A Research on Low-Earth-Orbit Signal-of-Opportunity Interference Suppression Algorithm Based on Adaptive Signal Iterative Subspace Projection Technique

Lihao Yao ^1,2* Honglei Qin ¹ Deyong Xian ² Hai Sha ² Gangqiang Guan ² Zhijun Liu ² Donghan He ² Liwei Zhang ² Boyun Gu ³ Bin Fan ⁴

• ¹ Beihang University, Beijing, China
• ² Beijing Satellite Navigation Center (BSNC), Beijing, China
• ³ Beijing Institute of Technology, Beijing, Beijing Municipality, China
• ⁴ PLA Army Academy of Artillery and Air Defense, Hefei, China

Signal-of-Opportunity (SOP) positioning based on Low-Earth-Orbit (LEO) constellations has gradually become a research hotspot. Due to the large number, wide spectral coverage, and strong signal power of LEO satellite SOP signals, they exhibit strong anti-jamming capabilities. However, no in-depth research has yet been conducted on their anti-jamming performance, particularly regarding the most common type of interference faced by ground receivers-Periodic Frequency Modulation (PFM) interference. The downlink signals of LEO satellites differ significantly from those of Global Navigation Satellite Systems (GNSS) based on Medium-Earth-Orbit (MEO) or Geostationary-Earth-Orbit (GEO) satellites, making traditional interference suppression methods inapplicable. In this paper, we utilize the generalized periodicity of PFM interference signals and the characteristics of LEO constellation signals to propose an Adaptive Signal Iterative Projection and Interference Suppression (ASIPIS) algorithm.
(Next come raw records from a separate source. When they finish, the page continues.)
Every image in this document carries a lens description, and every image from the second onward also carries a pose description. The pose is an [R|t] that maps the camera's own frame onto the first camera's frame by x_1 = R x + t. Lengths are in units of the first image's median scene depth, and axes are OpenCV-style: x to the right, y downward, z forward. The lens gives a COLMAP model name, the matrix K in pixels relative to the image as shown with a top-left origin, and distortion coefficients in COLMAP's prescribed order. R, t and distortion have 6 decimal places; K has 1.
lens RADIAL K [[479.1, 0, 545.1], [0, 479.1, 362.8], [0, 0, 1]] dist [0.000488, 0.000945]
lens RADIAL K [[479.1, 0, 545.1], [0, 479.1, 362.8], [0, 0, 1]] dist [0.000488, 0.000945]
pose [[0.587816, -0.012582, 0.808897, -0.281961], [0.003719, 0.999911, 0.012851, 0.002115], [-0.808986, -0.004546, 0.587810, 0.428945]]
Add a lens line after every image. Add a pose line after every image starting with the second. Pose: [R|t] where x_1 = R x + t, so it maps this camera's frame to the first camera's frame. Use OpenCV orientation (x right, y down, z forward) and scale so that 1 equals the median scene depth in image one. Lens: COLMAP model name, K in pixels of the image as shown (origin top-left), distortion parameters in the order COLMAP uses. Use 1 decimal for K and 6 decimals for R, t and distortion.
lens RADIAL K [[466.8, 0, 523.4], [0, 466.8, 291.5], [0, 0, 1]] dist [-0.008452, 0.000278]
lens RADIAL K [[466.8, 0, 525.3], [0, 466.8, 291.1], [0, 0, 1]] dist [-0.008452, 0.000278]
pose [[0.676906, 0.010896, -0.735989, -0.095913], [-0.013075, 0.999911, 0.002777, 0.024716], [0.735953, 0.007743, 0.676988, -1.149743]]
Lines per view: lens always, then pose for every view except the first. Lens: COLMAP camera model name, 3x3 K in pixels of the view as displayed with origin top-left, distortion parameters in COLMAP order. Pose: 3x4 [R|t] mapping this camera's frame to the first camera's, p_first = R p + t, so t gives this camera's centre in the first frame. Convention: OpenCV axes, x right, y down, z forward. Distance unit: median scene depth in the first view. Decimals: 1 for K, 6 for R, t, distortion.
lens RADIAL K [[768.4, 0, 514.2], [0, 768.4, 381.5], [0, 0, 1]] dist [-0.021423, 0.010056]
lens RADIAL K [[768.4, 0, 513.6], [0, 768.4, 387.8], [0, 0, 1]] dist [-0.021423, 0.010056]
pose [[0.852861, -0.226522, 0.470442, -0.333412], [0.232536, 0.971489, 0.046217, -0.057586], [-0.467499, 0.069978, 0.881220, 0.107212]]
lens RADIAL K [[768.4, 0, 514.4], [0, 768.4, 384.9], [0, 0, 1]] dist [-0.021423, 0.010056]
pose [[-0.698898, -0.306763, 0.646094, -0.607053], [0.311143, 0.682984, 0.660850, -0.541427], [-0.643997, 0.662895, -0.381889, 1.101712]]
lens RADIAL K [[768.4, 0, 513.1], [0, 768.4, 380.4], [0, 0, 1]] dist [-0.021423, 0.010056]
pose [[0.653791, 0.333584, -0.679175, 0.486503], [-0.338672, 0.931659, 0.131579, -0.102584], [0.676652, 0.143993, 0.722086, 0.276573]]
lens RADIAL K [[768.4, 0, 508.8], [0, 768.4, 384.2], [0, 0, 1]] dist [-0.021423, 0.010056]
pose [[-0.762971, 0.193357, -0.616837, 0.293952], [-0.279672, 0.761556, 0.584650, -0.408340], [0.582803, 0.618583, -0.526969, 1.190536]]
This algorithm concentrates the energy of PFM interference, which is dispersed over a wide bandwidth, into a few frequency points, enhancing the concentration of the interference and its separation from the LEO satellite signals. This effectively reduces the overlap between LEO satellite signals and interference. The algorithm then uses subspace projection to map the interference and the desired signal into different subspaces, eliminating the interference components and thus reducing the damage to the desired signal during the interference suppression process. Simulation and experimental results indicate that, compared to traditional algorithms, this algorithm effectively eliminates single/multi-component PFM interference and improves interference suppression performance under conditions of narrow bandwidth and high power, and holds high application value in LEO satellite SOP positioning.